== Provided material ==
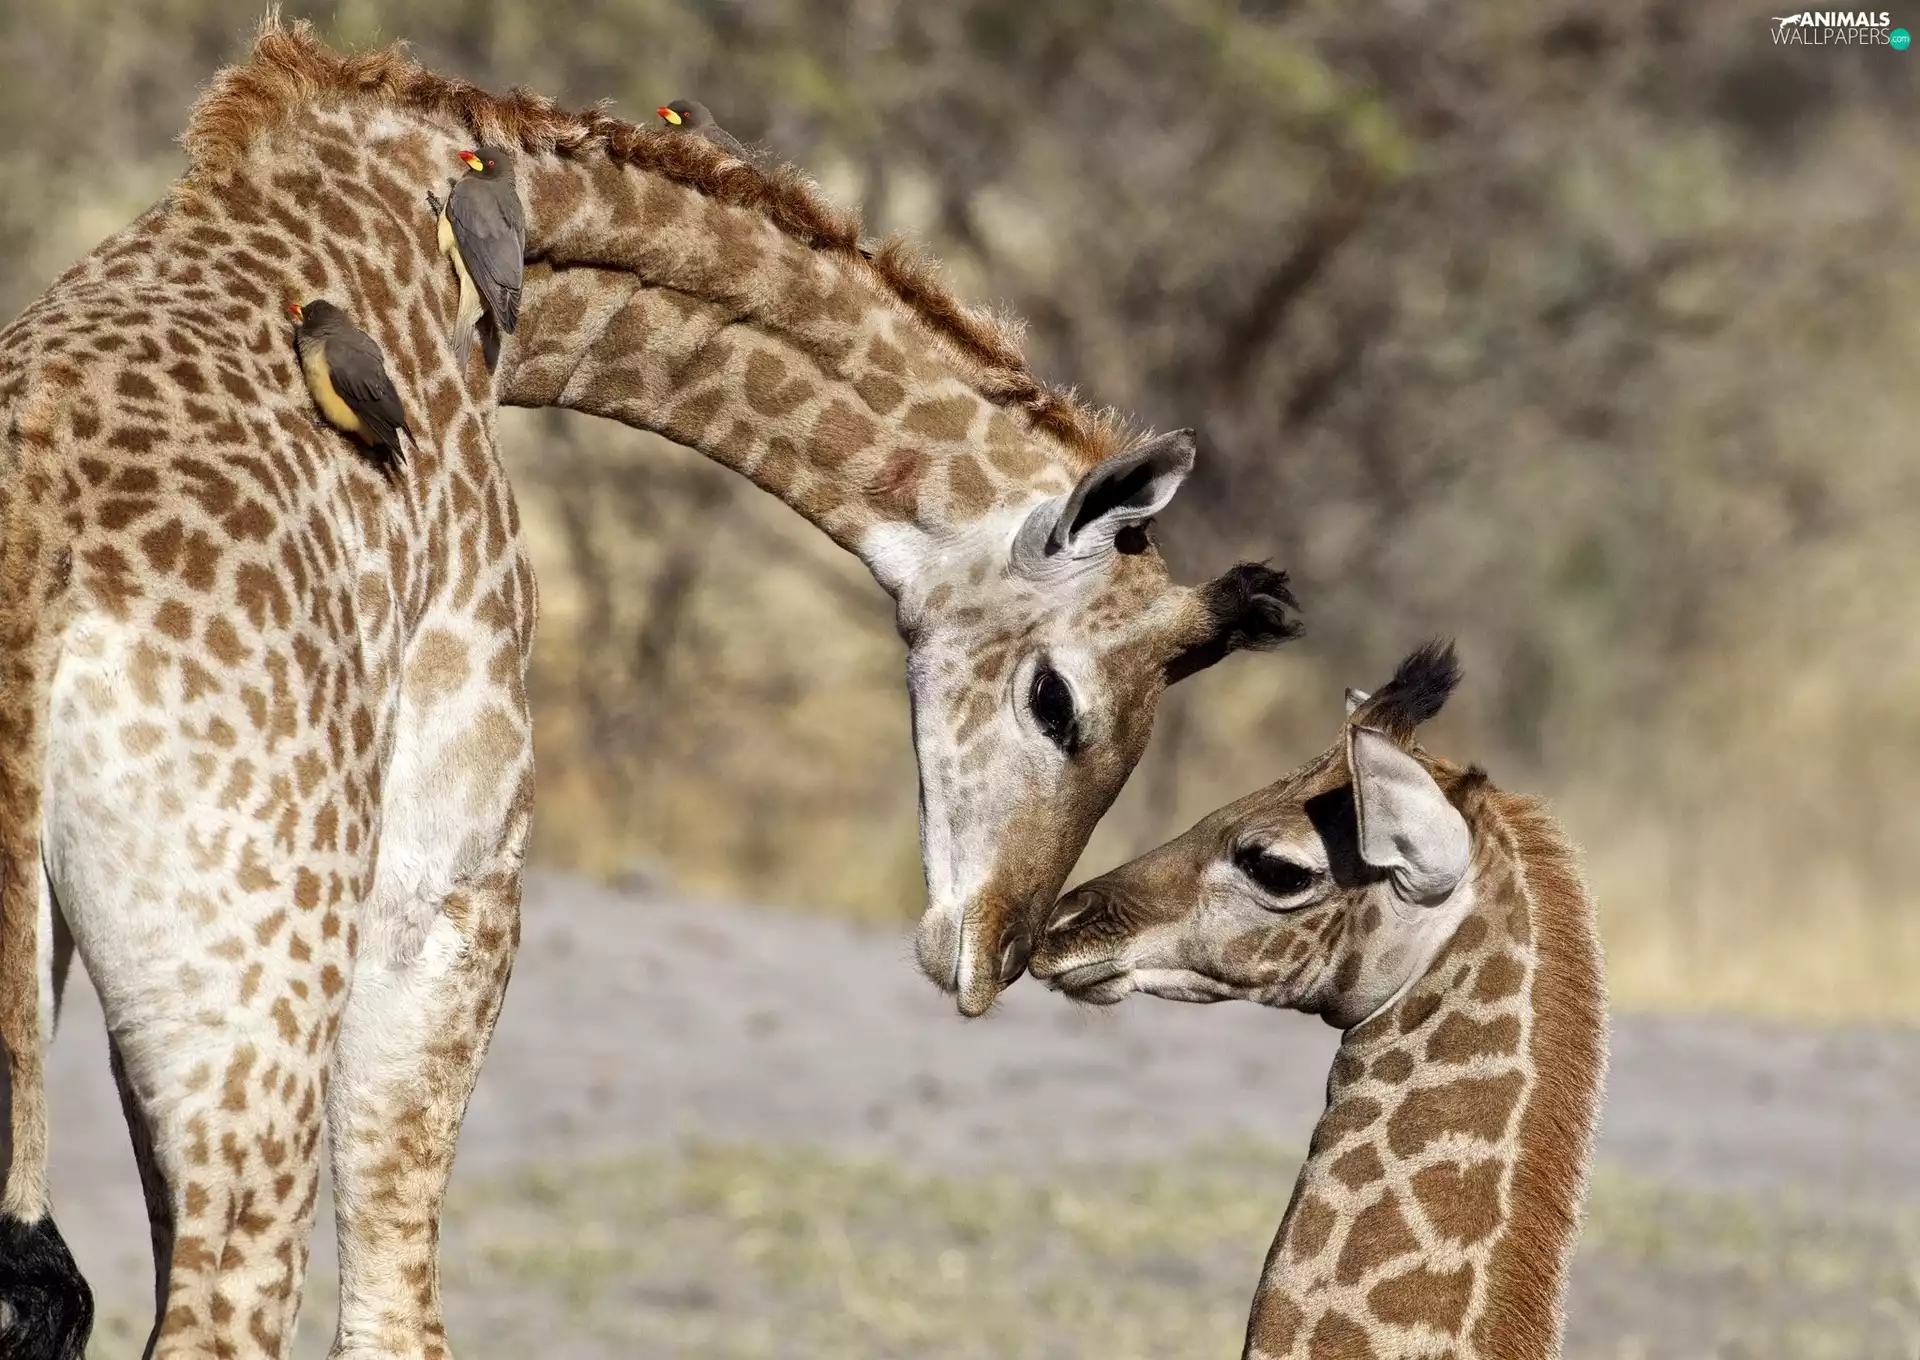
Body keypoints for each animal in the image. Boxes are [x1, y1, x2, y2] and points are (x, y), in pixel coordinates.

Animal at [0, 20, 1302, 1360]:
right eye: (1058, 702)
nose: (991, 952)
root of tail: (37, 559)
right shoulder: (454, 873)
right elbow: (396, 1301)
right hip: (261, 989)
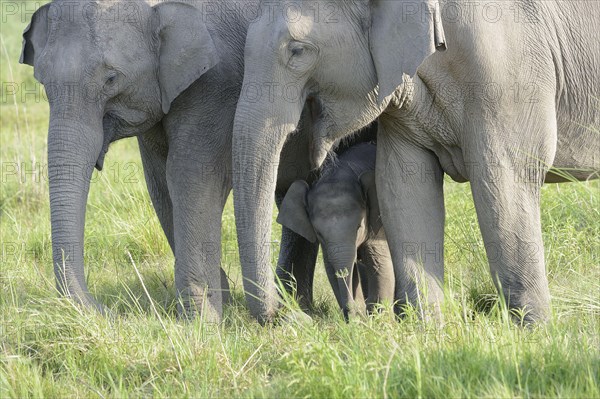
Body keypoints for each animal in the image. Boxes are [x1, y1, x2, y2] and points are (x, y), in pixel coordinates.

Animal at [21, 0, 350, 322]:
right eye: (43, 81)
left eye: (111, 79)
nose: (111, 312)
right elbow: (159, 183)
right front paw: (220, 302)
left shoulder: (215, 85)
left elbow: (189, 176)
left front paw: (203, 321)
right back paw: (298, 306)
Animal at [278, 142, 398, 320]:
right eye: (319, 233)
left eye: (359, 227)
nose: (352, 311)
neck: (341, 173)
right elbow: (331, 268)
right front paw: (357, 319)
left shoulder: (378, 222)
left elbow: (380, 263)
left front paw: (377, 320)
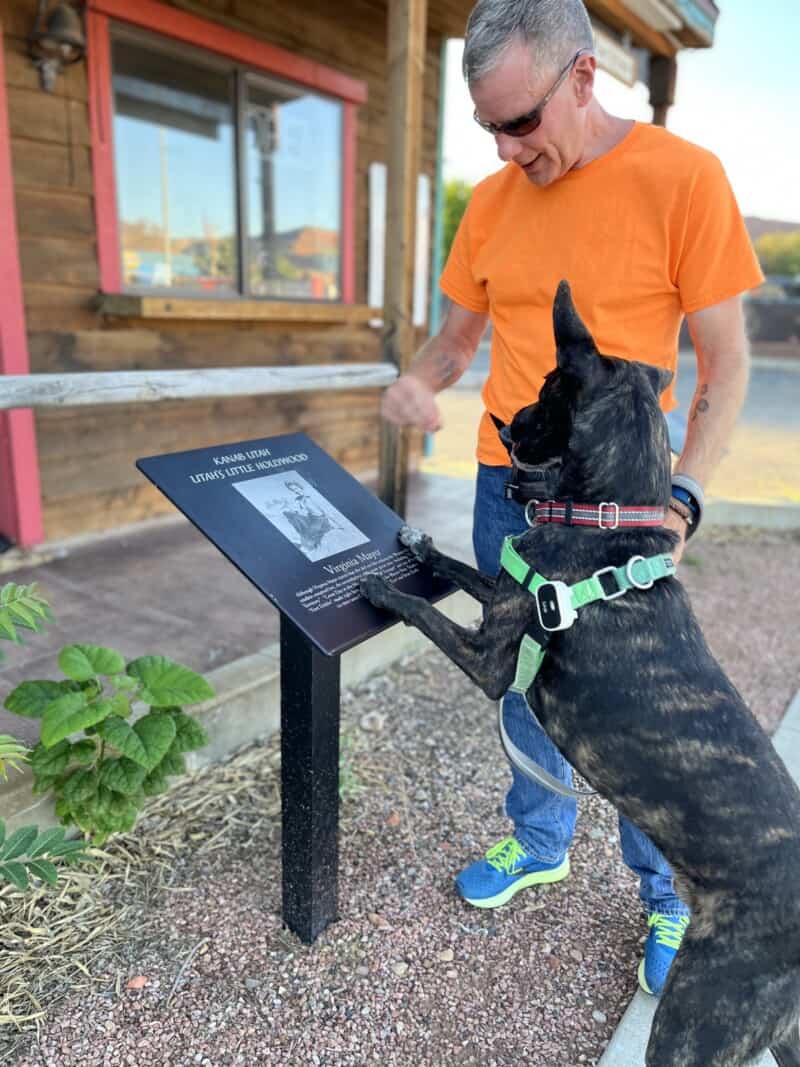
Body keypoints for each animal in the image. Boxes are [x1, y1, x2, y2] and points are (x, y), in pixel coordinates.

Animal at [362, 279, 800, 1062]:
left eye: (546, 389)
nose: (505, 421)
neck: (608, 526)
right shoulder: (505, 591)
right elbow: (460, 568)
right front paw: (418, 542)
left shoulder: (488, 659)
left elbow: (423, 611)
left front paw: (385, 590)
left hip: (695, 1019)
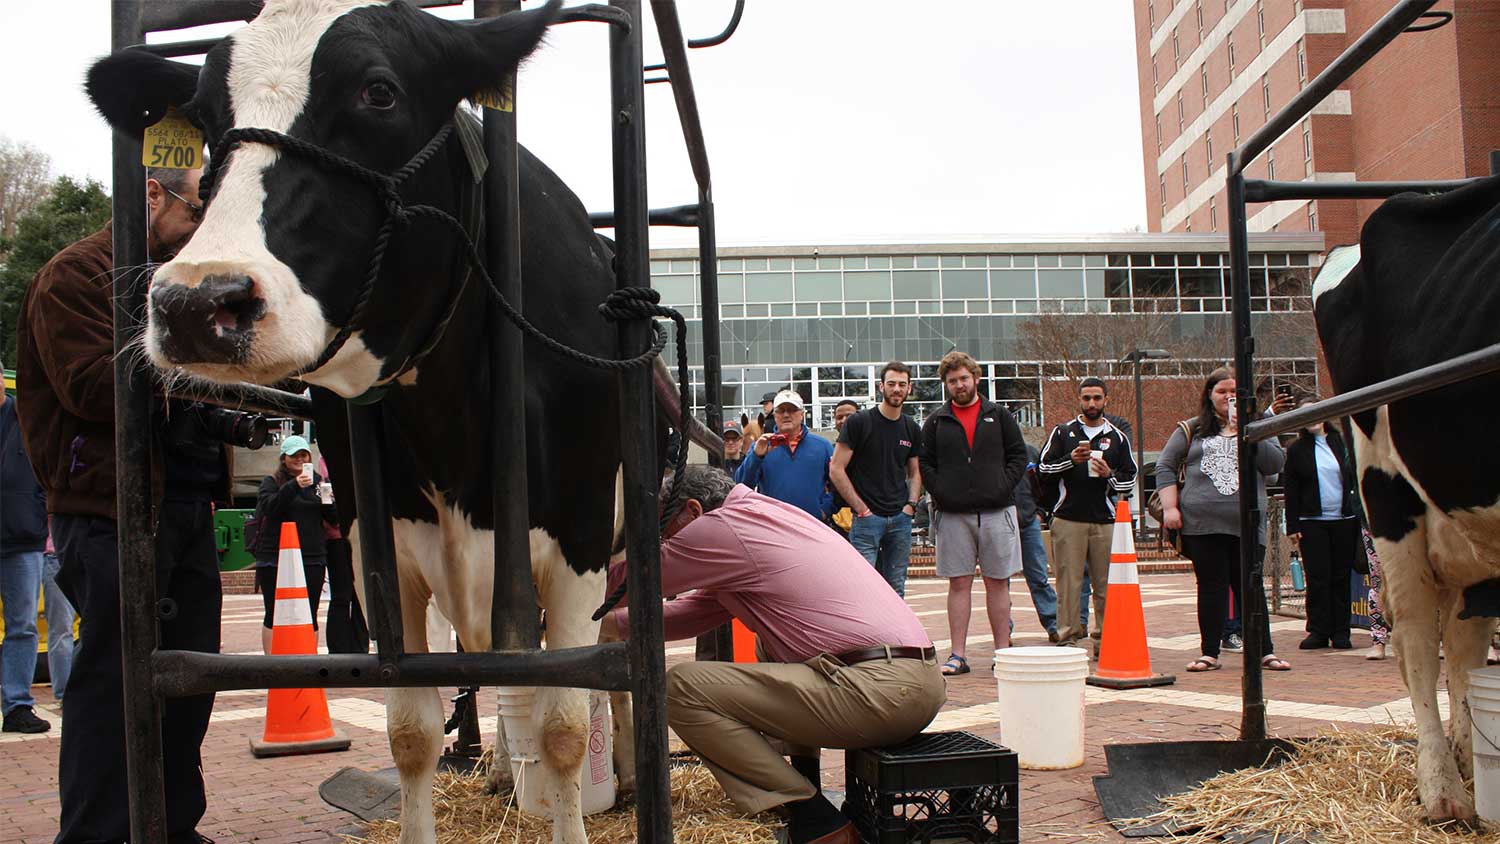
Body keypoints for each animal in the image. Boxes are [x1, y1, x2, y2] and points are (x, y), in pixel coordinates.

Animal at [82, 1, 645, 844]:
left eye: (378, 92)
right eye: (208, 118)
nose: (194, 301)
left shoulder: (577, 543)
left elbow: (565, 727)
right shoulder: (379, 543)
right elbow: (410, 729)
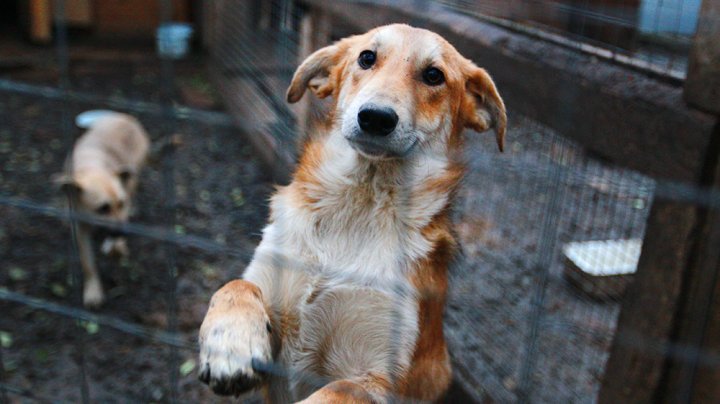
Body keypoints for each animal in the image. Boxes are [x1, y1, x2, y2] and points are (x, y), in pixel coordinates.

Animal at [54, 110, 149, 306]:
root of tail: (127, 118)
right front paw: (93, 291)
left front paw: (116, 246)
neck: (92, 167)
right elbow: (87, 263)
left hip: (133, 178)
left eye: (120, 203)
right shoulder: (80, 227)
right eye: (102, 208)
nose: (125, 233)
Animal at [194, 23, 504, 402]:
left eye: (434, 75)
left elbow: (337, 390)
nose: (376, 117)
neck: (358, 207)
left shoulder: (376, 377)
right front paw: (230, 344)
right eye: (366, 57)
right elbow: (236, 285)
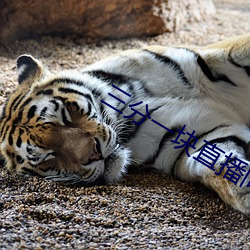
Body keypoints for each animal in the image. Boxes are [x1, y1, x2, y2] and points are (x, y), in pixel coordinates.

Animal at [0, 32, 250, 214]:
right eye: (48, 157)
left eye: (65, 116)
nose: (95, 153)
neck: (126, 107)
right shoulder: (189, 136)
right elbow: (216, 162)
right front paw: (244, 189)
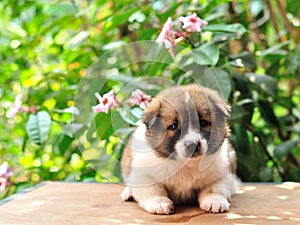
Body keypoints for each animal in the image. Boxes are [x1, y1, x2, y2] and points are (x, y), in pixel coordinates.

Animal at [120, 84, 238, 214]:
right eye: (173, 126)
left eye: (202, 122)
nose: (192, 145)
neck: (186, 164)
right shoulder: (142, 174)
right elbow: (154, 188)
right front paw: (159, 203)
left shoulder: (221, 173)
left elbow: (214, 188)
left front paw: (215, 201)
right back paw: (128, 192)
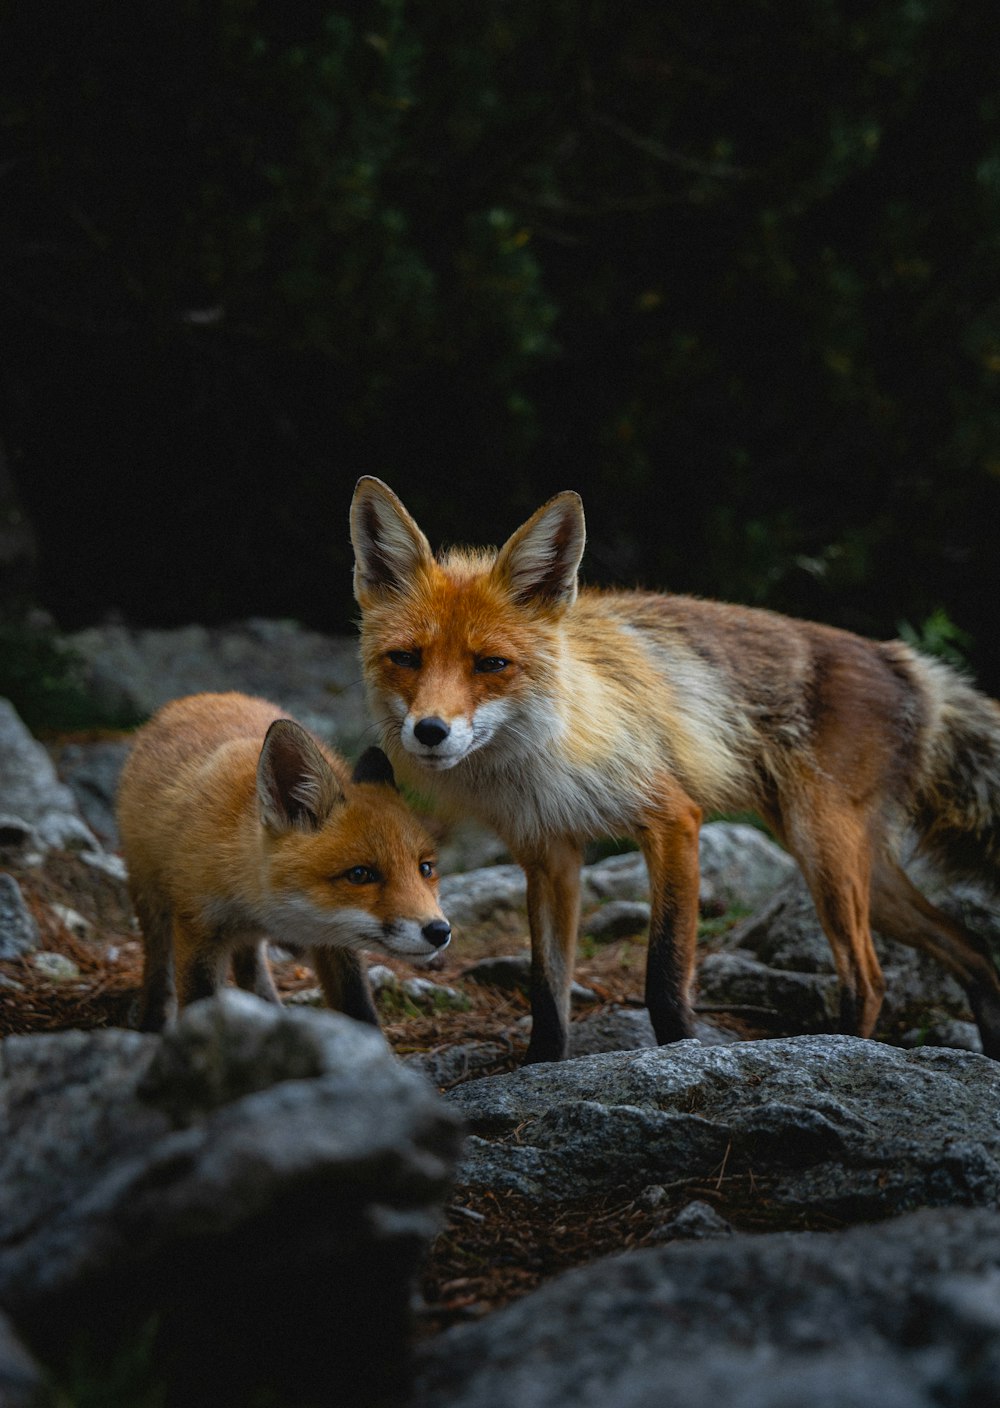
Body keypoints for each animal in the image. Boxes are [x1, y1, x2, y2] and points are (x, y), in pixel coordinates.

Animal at [115, 692, 453, 1036]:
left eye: (425, 869)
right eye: (360, 875)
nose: (439, 931)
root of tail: (198, 698)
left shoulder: (336, 942)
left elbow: (359, 1008)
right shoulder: (198, 928)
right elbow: (199, 1005)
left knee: (250, 968)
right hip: (152, 904)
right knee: (159, 968)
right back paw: (152, 1022)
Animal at [350, 473, 1000, 1058]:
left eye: (491, 664)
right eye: (406, 658)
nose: (430, 731)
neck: (538, 759)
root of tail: (899, 657)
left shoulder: (673, 820)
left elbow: (663, 976)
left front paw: (682, 1053)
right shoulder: (549, 853)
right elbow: (547, 990)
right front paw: (539, 1067)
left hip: (824, 851)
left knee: (870, 979)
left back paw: (842, 1048)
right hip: (857, 868)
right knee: (972, 949)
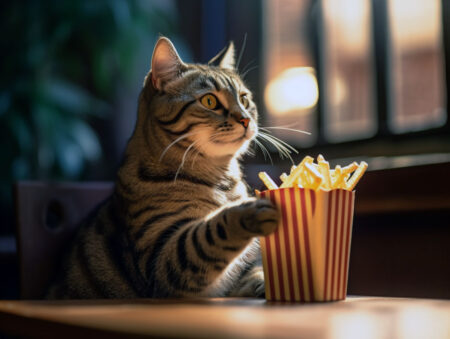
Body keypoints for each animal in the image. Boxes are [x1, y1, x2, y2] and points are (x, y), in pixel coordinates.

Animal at [45, 35, 280, 298]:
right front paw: (249, 210)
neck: (221, 179)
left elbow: (253, 273)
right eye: (209, 101)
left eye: (244, 99)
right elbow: (207, 232)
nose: (246, 119)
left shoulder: (241, 271)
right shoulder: (163, 262)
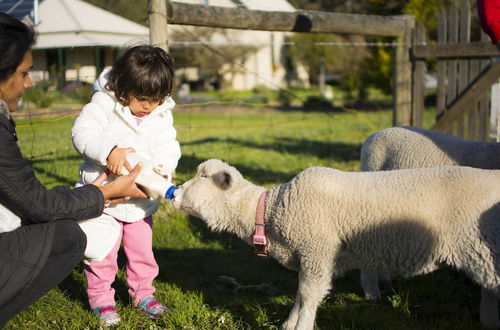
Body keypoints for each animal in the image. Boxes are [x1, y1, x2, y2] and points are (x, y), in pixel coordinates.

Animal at [172, 159, 500, 328]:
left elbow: (308, 295)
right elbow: (300, 294)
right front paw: (289, 324)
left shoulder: (317, 251)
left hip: (483, 246)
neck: (271, 211)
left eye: (203, 176)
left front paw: (301, 326)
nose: (175, 193)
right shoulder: (309, 257)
===
» **Directions**
Note down each line above where the word "knee" occurs.

» **Answer box**
left knee: (250, 968)
right knee: (159, 968)
left knee: (870, 979)
right knee: (972, 949)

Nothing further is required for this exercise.